American Alpine Jounrna and Accidents in North American Climbing

Antarctica, Mount Dido, First Ascent of South Ridge

  • Climbs And Expeditions
  • Climb Year:
  • Publication Year: 2004

Mount Dido, first ascent of South Ridge. During a SAR training exercise in February 2002, Thai Verzone and I had the opportunity to make the first ascent of the South Ridge (IV 5.9) of Mt. Dido (1,976m) in the Olympus Range of Victoria Land’s Dry Valleys. The first half of the route was straightforward and primarily low to mid 5th class climbing. The second half required careful route finding with two crux sections of 5.9. The ridge ended before the summit, and the final three pitches were on the exposed south face.

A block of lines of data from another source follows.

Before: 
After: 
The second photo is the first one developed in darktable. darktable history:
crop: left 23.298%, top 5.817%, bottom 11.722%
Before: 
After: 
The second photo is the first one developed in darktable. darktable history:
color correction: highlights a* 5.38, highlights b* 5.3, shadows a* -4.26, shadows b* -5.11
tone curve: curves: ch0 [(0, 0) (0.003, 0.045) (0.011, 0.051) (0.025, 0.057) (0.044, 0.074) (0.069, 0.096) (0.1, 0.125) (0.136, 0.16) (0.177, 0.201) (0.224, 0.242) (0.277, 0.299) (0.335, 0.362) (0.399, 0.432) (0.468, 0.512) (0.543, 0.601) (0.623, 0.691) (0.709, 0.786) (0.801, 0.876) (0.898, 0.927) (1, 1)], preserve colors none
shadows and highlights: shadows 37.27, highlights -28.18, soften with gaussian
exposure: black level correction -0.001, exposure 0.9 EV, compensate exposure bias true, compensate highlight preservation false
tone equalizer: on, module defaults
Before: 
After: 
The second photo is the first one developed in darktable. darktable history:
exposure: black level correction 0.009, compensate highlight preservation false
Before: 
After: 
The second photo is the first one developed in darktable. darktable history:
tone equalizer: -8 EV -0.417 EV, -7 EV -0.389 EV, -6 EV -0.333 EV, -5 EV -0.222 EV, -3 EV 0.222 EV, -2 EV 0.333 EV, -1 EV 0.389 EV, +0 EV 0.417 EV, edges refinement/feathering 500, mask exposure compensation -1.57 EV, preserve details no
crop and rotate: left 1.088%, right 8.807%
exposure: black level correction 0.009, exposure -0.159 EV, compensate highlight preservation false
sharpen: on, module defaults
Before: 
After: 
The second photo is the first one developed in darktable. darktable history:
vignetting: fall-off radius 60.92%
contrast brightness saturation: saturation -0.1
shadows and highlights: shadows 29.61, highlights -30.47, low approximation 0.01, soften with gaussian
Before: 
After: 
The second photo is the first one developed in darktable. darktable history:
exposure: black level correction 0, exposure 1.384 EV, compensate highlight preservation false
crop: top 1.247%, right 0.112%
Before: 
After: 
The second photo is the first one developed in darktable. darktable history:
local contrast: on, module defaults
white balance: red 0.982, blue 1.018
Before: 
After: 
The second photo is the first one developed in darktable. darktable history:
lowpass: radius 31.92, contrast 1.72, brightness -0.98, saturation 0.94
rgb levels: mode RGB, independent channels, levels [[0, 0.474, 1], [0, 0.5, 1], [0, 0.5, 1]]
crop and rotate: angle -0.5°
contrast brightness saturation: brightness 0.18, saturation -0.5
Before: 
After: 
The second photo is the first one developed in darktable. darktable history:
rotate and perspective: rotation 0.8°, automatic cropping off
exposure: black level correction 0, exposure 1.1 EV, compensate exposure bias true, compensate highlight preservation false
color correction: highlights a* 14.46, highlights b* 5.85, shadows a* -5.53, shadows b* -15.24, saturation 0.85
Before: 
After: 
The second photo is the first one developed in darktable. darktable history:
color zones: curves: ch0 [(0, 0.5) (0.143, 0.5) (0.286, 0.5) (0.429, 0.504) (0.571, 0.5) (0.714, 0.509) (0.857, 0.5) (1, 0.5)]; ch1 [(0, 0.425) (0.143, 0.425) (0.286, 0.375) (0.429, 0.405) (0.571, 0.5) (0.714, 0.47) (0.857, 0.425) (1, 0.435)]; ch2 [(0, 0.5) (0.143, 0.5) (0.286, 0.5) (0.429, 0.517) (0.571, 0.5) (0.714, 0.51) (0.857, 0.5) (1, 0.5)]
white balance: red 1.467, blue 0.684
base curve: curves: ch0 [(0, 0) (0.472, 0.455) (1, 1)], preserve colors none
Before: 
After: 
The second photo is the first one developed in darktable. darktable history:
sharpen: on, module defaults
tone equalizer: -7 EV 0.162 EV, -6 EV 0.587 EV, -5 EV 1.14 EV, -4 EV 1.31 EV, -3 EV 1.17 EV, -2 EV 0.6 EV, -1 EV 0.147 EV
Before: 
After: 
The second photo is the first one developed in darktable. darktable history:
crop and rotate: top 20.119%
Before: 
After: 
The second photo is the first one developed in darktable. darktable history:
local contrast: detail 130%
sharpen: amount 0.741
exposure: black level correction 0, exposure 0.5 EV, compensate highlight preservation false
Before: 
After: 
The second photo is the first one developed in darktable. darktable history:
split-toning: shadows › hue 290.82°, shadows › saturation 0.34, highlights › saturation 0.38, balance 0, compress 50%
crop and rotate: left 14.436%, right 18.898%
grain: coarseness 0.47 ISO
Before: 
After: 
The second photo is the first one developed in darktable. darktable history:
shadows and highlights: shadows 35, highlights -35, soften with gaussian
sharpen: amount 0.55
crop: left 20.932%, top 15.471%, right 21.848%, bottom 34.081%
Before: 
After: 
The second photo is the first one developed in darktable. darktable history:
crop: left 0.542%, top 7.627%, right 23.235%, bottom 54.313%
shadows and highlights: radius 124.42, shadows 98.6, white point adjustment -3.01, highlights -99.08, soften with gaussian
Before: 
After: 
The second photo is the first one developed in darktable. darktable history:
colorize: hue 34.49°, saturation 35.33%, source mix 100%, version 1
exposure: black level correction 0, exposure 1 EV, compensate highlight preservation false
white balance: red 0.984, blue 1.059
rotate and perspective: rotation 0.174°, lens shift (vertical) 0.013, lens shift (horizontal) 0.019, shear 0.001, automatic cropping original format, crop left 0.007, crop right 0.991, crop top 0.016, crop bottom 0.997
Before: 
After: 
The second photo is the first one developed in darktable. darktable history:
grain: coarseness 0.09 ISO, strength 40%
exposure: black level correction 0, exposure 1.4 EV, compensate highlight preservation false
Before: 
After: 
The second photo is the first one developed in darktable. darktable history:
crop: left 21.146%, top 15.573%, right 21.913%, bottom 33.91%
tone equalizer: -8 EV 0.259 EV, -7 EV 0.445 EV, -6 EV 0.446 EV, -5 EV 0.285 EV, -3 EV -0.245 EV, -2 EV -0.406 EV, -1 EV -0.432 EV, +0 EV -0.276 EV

In total, we climbed 12 pitches in plastic boots on sandstone of varying quality. According to our best research, the tower had seen only one ascent previously, via the north ridge by a New Zealand party in the early 1980s. Before then, only a helicopter-born survey team had touched the summit. Descent involved rappelling and down-climbing our line of ascent.

The Dry Valleys have an immense amount of climbing potential, with rock climbs like ours and other climbs more alpine in nature. Access is tremendously challenging, and the commitment factor is extremely high. This is also an area of high scientific interest, so special care must be taken with the environment.